Mit Behandlungssystemen und Interventionsstrategien scheint es fast so wie mit der Psyche des Menschen: Die zugrunde liegenden Motive des Handelns aufzuspüren, ist mühsame Arbeit.

Erst wenn man sich über sie klar geworden ist, wird eine systematische (vielleicht sogar von einer Theorie geleitete) weitere Entwicklung möglich.

Wie bei der psychischen Entwicklung des Menschen erfolgt ­diese auch selten systematisch und theoriegeleitet, eher im Gegenteil. Im Suchthilfesystem findet eine intensive Debatte auf Weiterbildungen und Konferenzen oder in Publikationen hauptsächlich über Therapiemethoden statt. Der systemische Aspekt bleibt wenigen Verbandsfunktionären vorbehalten, deren Aufgaben Lobbyarbeit und Fachpolitik vor diesem Hintergrund sind.

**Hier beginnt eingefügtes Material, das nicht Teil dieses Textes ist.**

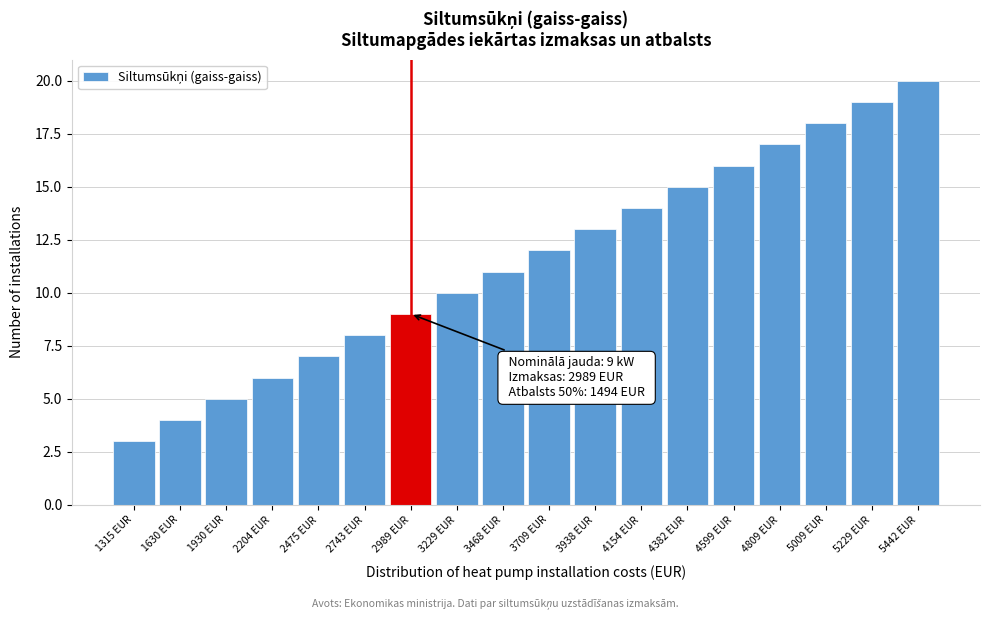

Reading left to right, extract all data points from this chart.

1315 EUR=3	1630 EUR=4	1930 EUR=5	2204 EUR=6	2475 EUR=7	2743 EUR=8	2989 EUR=9	3229 EUR=10	3468 EUR=11	3709 EUR=12	3938 EUR=13	4154 EUR=14	4382 EUR=15	4599 EUR=16	4809 EUR=17	5009 EUR=18	5229 EUR=19	5442 EUR=20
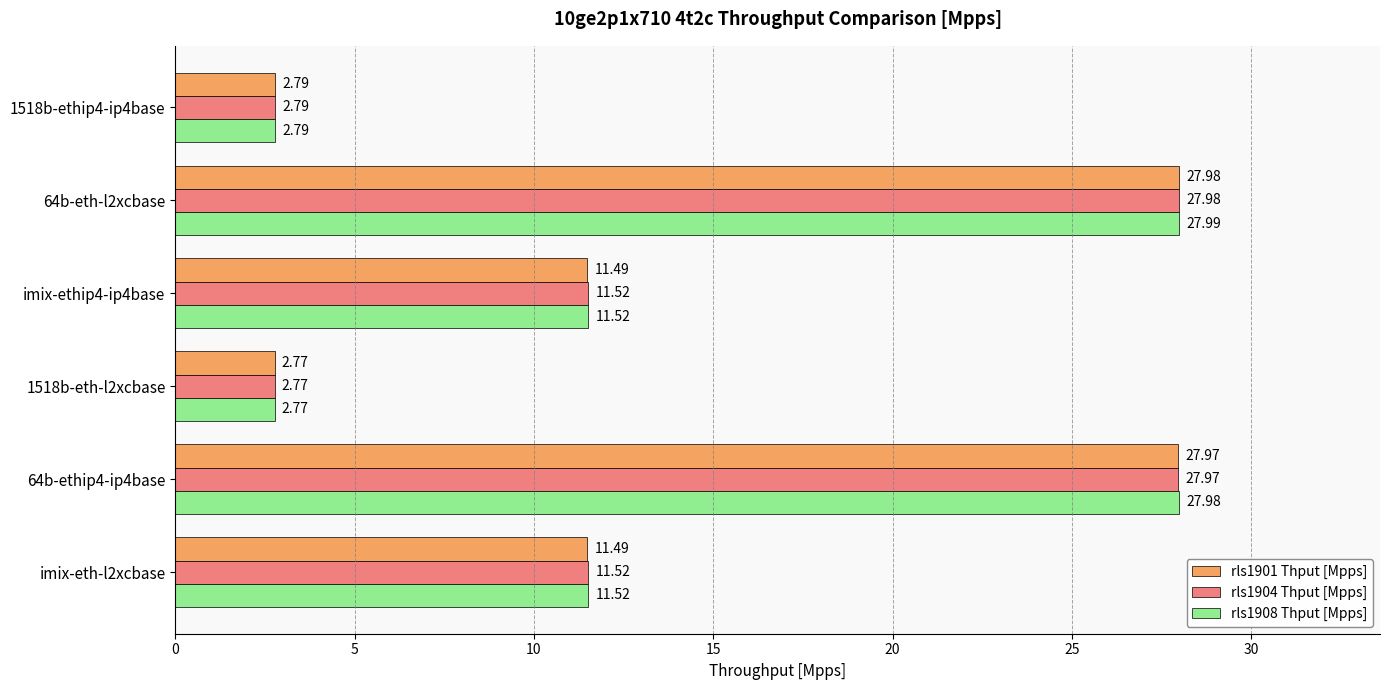

List the series in order of their overall mean, highest first.

rls1908 Thput [Mpps], rls1904 Thput [Mpps], rls1901 Thput [Mpps]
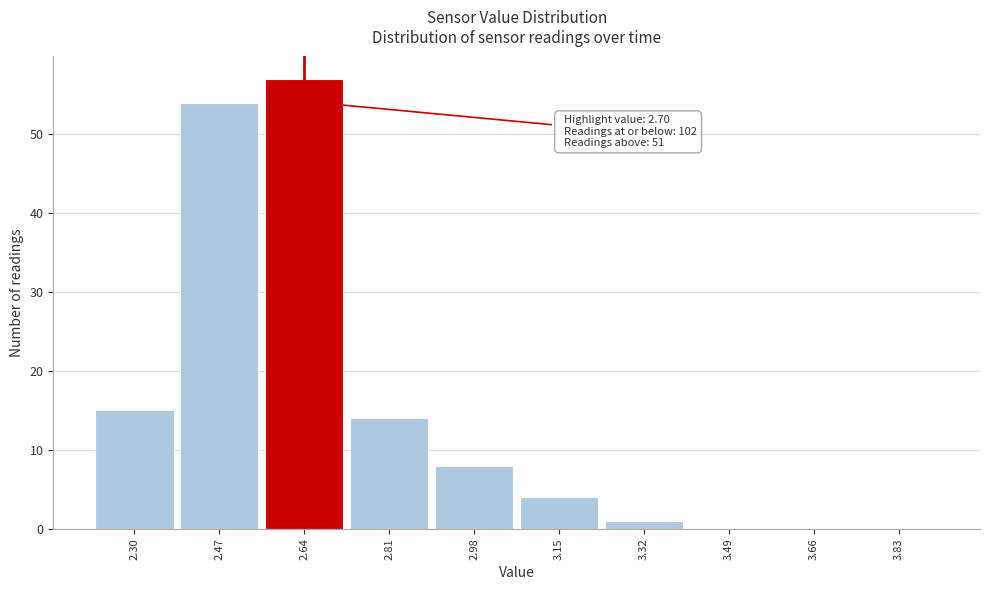

Reading right to left, extract all data points from this chart.

3.83=0	3.66=0	3.49=0	3.32=1	3.15=4	2.98=8	2.81=14	2.64=57	2.47=54	2.30=15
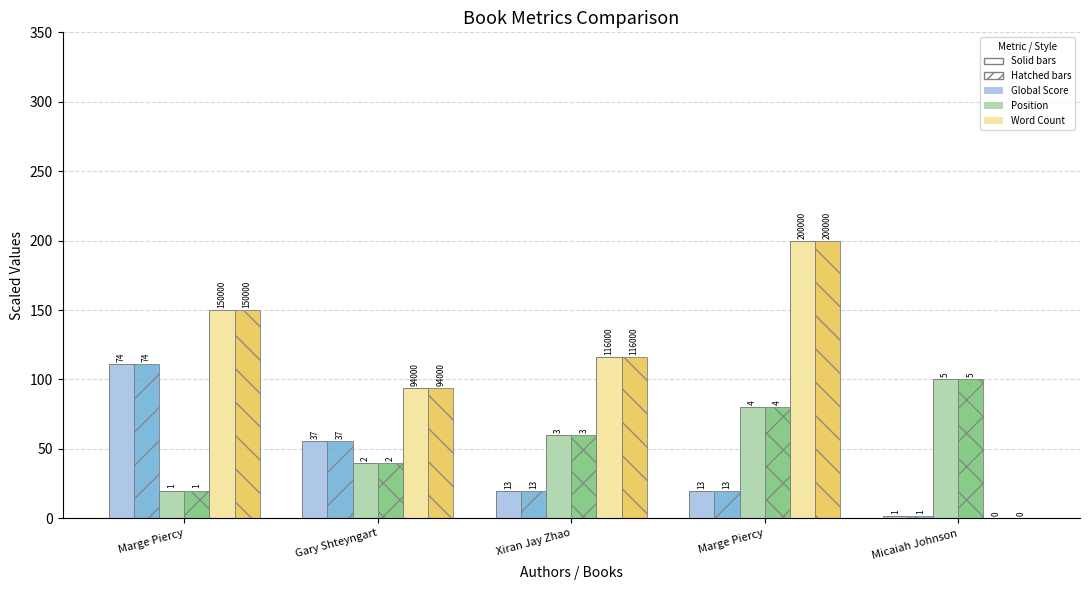

How many groups of bars are there?

5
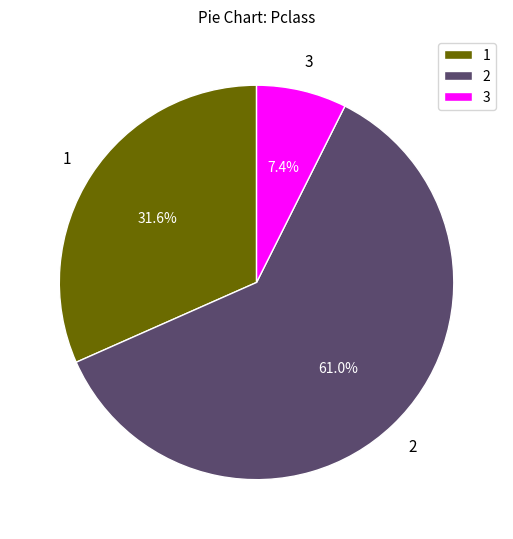

How many slices are in this pie chart?

3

Ausgangspunkt der eigenen Positionierung ist das System, so wie es ist. An seine Irrationalitäten haben sich die meisten Beteiligten gewöhnt. Das hat mit Selbstlegitimation, mit Ressourcen­sicherung im Versorgungssystem, mit Bequemlichkeit, Resigna­tion und anderem zu tun. Der eigentliche fachliche Auftrag, wie ihn der Lehrbuchleser offeriert bekommt, die Milderung von Leiden und die effektive Therapie und Rehabilitation von Erkrankungen, kann da schon mal in den Hintergrund geraten. Das gilt nicht nur für die Suchttherapie, sondern für die Medizin insgesamt.

Mit der Veränderung von Systemparametern, z. B. der Bezahlung, ist die „Top-Diagnostik oder Behandlung” von heute schnell die Ausnahme von morgen. Das zeigt das Rational der Entwicklung aus der umgekehrten Perspektive.

In einer Situation, in der die Weiterentwicklung therapeutischer Möglichkeiten durch neue Interventionen und die ökonomisch induzierte Neuordnung des Gesundheitssystems aufeinander treffen, gibt es mehrere Gründe, die Frage nach den Triebkräften des Systems, den Knoten im Koordinatensystem, zu stellen. Ein Risiko besteht darin, dass die ökonomische Rationalität die allein maßgebliche wird - wenn nicht die Sicht der Nutzer einbezogen wird.

So wertekonservativ viele Mitarbeiter des Hilfesystems auch sind, sie haben doch häufig eine höhere inhaltliche und auch persönliche Identifikation mit ihren Patienten und deren Anspruch auf eine bessere als nur ausreichende Behandlung.

Ihre berufliche Zukunft im Allgemeinen ist außerdem aufs Engste mit der Weiterentwicklung des Systems verbunden. Zusammen mit den Patienten und deren Angehörigen haben sie die stärksten Interessen an einer patientenorientierten Logik des Hilfesystems.